Elenca tutte le persone nominate nel brano sull'outsourcing negli hotel.

- Estratto del documento:
☆ ☆ ☆

Con il dialogo e la chiarezza di comunicazione. Almeno secondo Tricca, che ha spiegato come la propria azienda programmi la fornitura dei servizi in base ai colloqui con gli alberghi partner: «Sono i nostri referenti di area a occuparsi dell’organizzazione dei turni. È fondamentale però il momento iniziale: quello dei primi colloqui con i nuovi clienti. Sulle informazioni ricevute, infatti, noi parametriamo le nostre attività. Dopodiché, grazie alla nostra organizzazione e alla flessibilità delle norme contenute nel Contratto nazionale del lavoro Federalberghi, che noi applichiamo, siamo in grado di rispondere adeguatamente alle fluttuazioni della domanda».
Proprio la materia Ccnl, infine, è stata lo spunto per discutere di un altro tema caldo in materia di outsourcing. «L’esternalizzazione», ha, infatti, osservato ancora Boccacelli, «può avere ripercussioni negative sulla fidelizzazione del cliente interno. E i dipendenti costituiscono la risorsa fondamentale di qualsiasi hotel».
Ancora una volta, però, è l’affidabilità dell’azienda partner a fare la differenza. A cominciare dalla stessa applicazione del Ccnl, che garantisce ai collaboratori della società outsourcing tutte le garanzie di un pari ruolo direttamente assunto in albergo. «Per il resto», ha precisato Liliana Meggiolaro, della divisione commerciale Cegalin, «la nostra gestione del personale non differisce molto da quella di un hotel. Anche perché sarebbe poco logico anche per noi continuare a spostare le risorse da un albergo all’altro. È chiaro allora come i nostri collaboratori normalmente vengano mandati sempre negli stessi hotel».

☆ ☆ ☆

- Dati forniti:

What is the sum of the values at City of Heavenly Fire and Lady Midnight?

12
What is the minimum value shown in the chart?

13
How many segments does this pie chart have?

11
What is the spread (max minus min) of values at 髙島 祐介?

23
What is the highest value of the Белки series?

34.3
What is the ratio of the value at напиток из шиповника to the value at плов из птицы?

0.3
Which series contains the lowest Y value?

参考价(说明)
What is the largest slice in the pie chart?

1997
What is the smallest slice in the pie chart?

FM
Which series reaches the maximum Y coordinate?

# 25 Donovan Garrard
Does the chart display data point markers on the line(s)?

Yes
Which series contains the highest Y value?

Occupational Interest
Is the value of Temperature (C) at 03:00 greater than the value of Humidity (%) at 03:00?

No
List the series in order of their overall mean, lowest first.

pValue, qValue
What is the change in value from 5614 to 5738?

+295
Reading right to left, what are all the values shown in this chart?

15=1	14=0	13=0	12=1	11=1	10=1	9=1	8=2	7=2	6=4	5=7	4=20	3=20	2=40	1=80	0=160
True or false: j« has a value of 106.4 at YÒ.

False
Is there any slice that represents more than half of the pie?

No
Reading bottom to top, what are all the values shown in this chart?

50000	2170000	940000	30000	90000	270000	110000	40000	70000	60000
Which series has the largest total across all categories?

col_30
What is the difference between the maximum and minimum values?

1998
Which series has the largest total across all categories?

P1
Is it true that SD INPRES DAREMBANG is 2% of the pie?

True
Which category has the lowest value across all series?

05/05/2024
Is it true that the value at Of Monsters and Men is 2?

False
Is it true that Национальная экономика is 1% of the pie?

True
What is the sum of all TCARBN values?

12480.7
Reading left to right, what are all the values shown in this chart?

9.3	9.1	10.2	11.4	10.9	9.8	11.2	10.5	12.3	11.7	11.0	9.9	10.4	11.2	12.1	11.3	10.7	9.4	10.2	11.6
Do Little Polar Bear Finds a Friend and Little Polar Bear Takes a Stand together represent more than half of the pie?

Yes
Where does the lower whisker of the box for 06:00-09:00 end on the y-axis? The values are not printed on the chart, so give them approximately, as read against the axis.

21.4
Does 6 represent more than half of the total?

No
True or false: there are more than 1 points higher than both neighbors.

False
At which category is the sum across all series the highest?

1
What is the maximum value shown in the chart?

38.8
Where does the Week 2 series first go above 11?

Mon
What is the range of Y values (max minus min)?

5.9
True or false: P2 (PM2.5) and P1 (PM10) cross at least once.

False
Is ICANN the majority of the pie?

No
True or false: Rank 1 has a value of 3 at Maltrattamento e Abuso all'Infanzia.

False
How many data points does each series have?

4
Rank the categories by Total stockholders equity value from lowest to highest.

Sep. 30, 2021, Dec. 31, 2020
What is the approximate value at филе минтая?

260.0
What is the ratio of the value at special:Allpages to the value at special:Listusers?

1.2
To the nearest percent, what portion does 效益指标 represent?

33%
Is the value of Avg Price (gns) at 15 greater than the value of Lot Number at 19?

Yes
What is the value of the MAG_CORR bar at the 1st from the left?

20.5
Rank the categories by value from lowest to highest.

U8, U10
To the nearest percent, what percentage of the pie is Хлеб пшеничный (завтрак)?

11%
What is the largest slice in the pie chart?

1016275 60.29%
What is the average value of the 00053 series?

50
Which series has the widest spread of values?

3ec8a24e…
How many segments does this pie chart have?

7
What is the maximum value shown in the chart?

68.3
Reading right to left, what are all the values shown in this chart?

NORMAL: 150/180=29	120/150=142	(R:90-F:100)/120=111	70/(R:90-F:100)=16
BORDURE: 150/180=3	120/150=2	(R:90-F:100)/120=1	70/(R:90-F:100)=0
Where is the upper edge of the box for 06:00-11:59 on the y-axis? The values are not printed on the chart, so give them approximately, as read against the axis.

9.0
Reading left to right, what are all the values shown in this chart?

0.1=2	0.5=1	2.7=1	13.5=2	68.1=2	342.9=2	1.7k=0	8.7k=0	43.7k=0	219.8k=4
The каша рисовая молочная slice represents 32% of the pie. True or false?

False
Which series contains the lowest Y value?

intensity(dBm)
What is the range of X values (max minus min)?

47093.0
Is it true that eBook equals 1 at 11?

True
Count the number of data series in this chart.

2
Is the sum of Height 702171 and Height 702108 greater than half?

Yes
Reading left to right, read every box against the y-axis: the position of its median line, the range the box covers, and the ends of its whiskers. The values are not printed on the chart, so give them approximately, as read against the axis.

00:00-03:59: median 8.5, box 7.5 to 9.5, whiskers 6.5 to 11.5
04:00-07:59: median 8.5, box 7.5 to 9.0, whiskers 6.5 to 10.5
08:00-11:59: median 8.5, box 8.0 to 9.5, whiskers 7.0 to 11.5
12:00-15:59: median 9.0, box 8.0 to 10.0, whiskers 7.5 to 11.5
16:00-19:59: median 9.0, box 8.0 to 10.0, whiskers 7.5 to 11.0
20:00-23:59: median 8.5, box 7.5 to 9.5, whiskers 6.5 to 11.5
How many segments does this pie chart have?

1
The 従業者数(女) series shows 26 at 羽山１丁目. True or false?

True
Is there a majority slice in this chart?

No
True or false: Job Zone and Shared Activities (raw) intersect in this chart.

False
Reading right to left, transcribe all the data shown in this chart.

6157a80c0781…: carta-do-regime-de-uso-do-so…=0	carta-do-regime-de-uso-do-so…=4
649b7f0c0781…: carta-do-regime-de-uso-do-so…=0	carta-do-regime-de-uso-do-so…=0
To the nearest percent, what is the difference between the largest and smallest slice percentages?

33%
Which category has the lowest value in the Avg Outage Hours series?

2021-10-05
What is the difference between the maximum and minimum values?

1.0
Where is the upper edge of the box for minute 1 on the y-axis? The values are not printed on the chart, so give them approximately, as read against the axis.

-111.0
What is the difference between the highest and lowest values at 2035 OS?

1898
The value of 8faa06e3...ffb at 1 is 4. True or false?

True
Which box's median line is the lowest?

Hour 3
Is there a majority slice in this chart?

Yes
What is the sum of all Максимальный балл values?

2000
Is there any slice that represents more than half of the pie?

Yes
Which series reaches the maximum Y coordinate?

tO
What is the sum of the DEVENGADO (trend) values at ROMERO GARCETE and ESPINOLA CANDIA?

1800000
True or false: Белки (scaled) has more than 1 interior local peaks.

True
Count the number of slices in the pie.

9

☆ ☆ ☆

- Soluzione:
Tricca
Boccacelli
Liliana Meggiolaro